Certain Israeli officials have increasingly been dropping anonymous threats to Iran in the global and Israeli media to try to deter it from its ongoing push to rebuild its nuclear weapons and ballistic missiles programs. One of the latest threats was that Israel should strive with the US for regime change before US President Donald Trump exits office in 2029.

While Israel should look for a variety of ways to prevent the Islamic Republic from obtaining nuclear weapons as well as to prevent it from building a ballistic missile arsenal that could overcome the IDF’s missile defense shield, it is still important that Jerusalem’s strategies be realistic.

To put it bluntly, the chances that Israel and the US can cause or control regime change in Iran by 2029 are extremely hazy. There could be internal opportunities to accomplish this. Iran’s Supreme Leader Ayatollah Ali Khamenei is 86 and has been ill many times over the last several years.

If and when he dies, if there is an extended standoff between competing factions over who will control Tehran next, Israel, the US, and the West might be able to – with significant skill, subtlety, and luck – use such an opportunity to help effectuate regime change.

Israel, the US, and the West have a limited ability to influence change

However, on their own, Israel, the US, and even the entire West have a limited ability to influence such change.

There are multiple reasons. The first is that after the fall of the USSR in 1991, Iran’s leaders learned that they could not count on their professional army to crack down on local Iranian protesters.

Professional military soldiers tend to want to only fire on foreign enemy invaders, not their own people. They would need a special and separate force that would be willing to kill or maim their own people – so they created a two-million-strong militia of hoodlums called the Basij.

Next, the regime watched some more recent revolutions in the East, which used the internet and social media to organize, and learned how to control and shut down the internet. Relying on the Basij and its internet control, the regime has managed to crush massive protests in 2009, 2016, 2019, September 2022-Spring 2023, and some in 2025.

This is despite the fact that some of these protests included not only Iran’s many minorities, who instinctively hate the regime, but also members of the country’s majority Shi’ite population.

Third, the regime is far more than just a group of clerics held in power by a secret police, as it was decades ago. Over the decades, the Islamic Revolutionary Guard Corps alumni have taken over more than one-third of the economy and many of the country’s political posts.

Removing Khamenei alone won't bring an end to the regime 

Killing, arresting, or otherwise removing Khamenei or his successor would not, by itself, come even close to toppling the regime. It might even make it harder since Iranians might rally around their own flag, whereas if Khamenei dies of natural causes, natural chaos and competition between rival groups may follow on their own.

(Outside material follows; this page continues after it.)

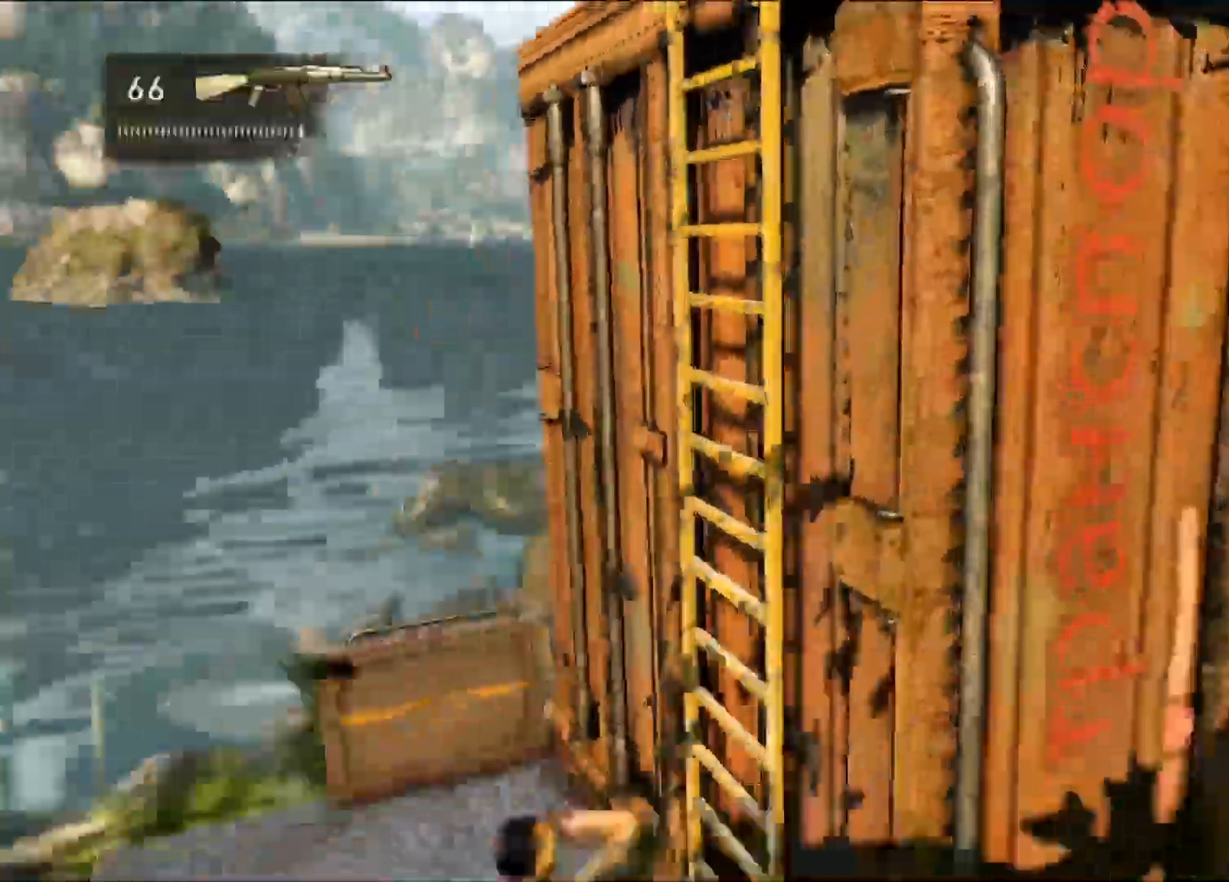
{"dt_ms": 500, "buttons": ["CROSS"], "left_stick": "up-left", "right_stick": "center", "events": [[233, "CROSS", "down"], [233, "right_stick", "center"], [300, "left_stick", "up-left"], [417, "CROSS", "up"], [483, "CROSS", "down"]]}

For example, Israel bombed some of the IRGC and Basij's main headquarters during the June war with Iran at a time when over 30 of its top military and intelligence officials were also assassinated, and Khamenei was in hiding. This left the regime at its weakest physically in decades. Yet, there was not even close to being a chance of a domestic movement to oust the regime from power because of the rally around the flag effect.

Likewise, The Jerusalem Post has learned that IDF Chief of Staff Lt.-Gen. Eyal Zamir and the IDF high command were clearly opposed to killing Khamenei and did not even seriously consider the option, as they wanted to end the war even before the 12-day point when it ended.

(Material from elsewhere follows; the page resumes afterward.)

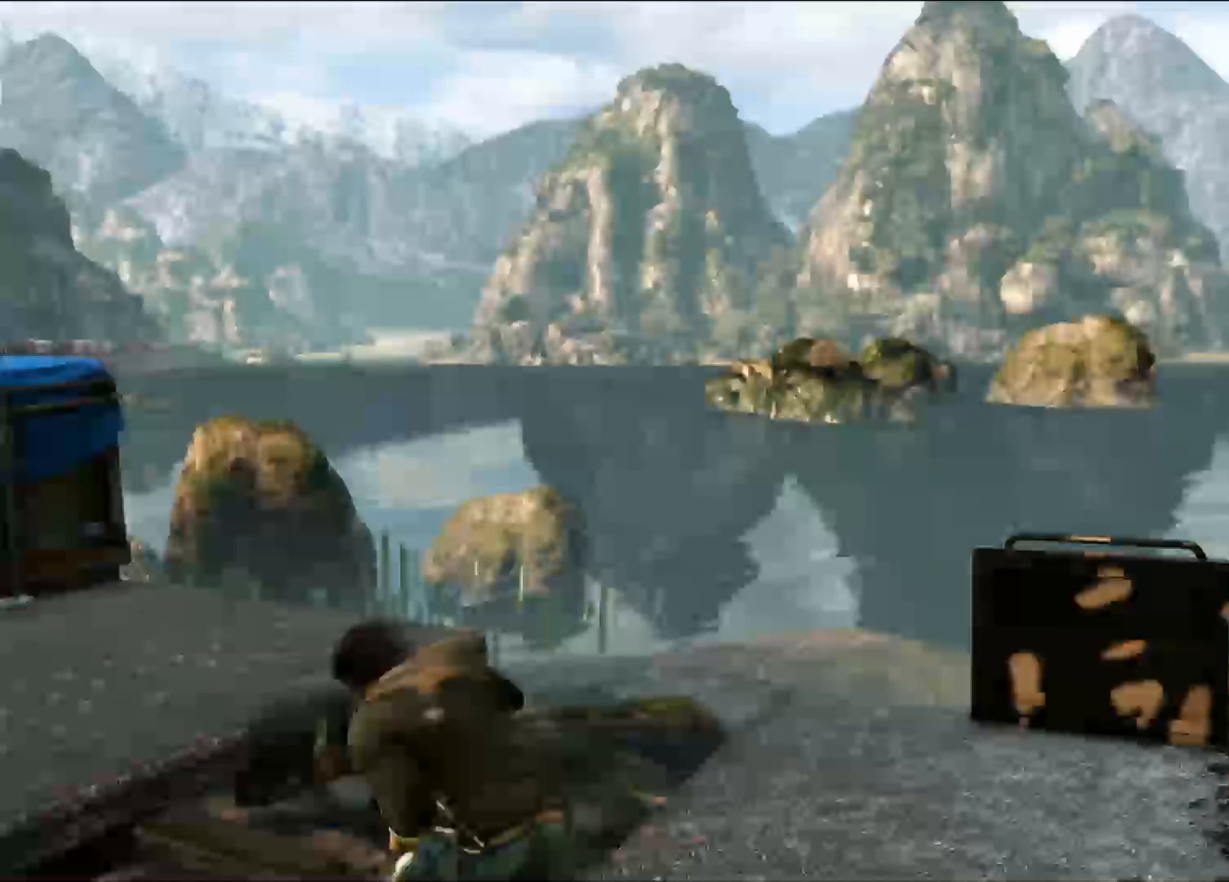
{"dt_ms": 500, "buttons": [], "left_stick": "up", "right_stick": "left", "events": [[183, "CROSS", "up"], [350, "right_stick", "left"], [417, "left_stick", "up"]]}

In light of the Basij, the control of the internet, and the deep penetration of the IRGC into every area of Iran’s political and economic levers of power, this regime will be very difficult to topple absent a mix of both a wide protest movement and at least one high-ranking Iranian army general who can swing his troops behind the protesters and against the Basij.

Does that mean that Israel and the US should remain idle? Not at all.

Under former prime minister Naftali Bennett, the government, the IDF, and the Mossad undertake an operation involving dozens of areas of life known informally as “Death By a Thousand Cuts” to use some of the same long-term techniques to weaken Iran that the US used to weaken the USSR over time.

But Bennett’s plan had a long-term vision to work on a wide variety of issues, not just military, over decades. Not just Khamenei, but the IRGC, in all of its elements, must be weakened and replaced by other local natural Iranian powers before toppling the regime in the sense of removing all of the pieces that are virulently anti-Israel and anti-West will be possible.

This will very likely take far longer than 2029. Many thought that when Hafez al-Assad passed on his rule in 2000 to his weak, squeamish, inexperienced eye-doctor son, Bashar, the regime would fall overnight. Yet, for a variety of reasons, Bashar held on until 2024.

On the other hand, when he fell in 2024, his regime had received “Death by a Thousand Cuts” and barely put up a defense.

So Israel can keep its eye on both the short-term dangers of preventing nuclear and ballistic missile weapons threats, and also on the much longer-term goal of returning its relationship with Iran to the strong pre-1979 cooperation era, or at least to an era where the constant threat is removed.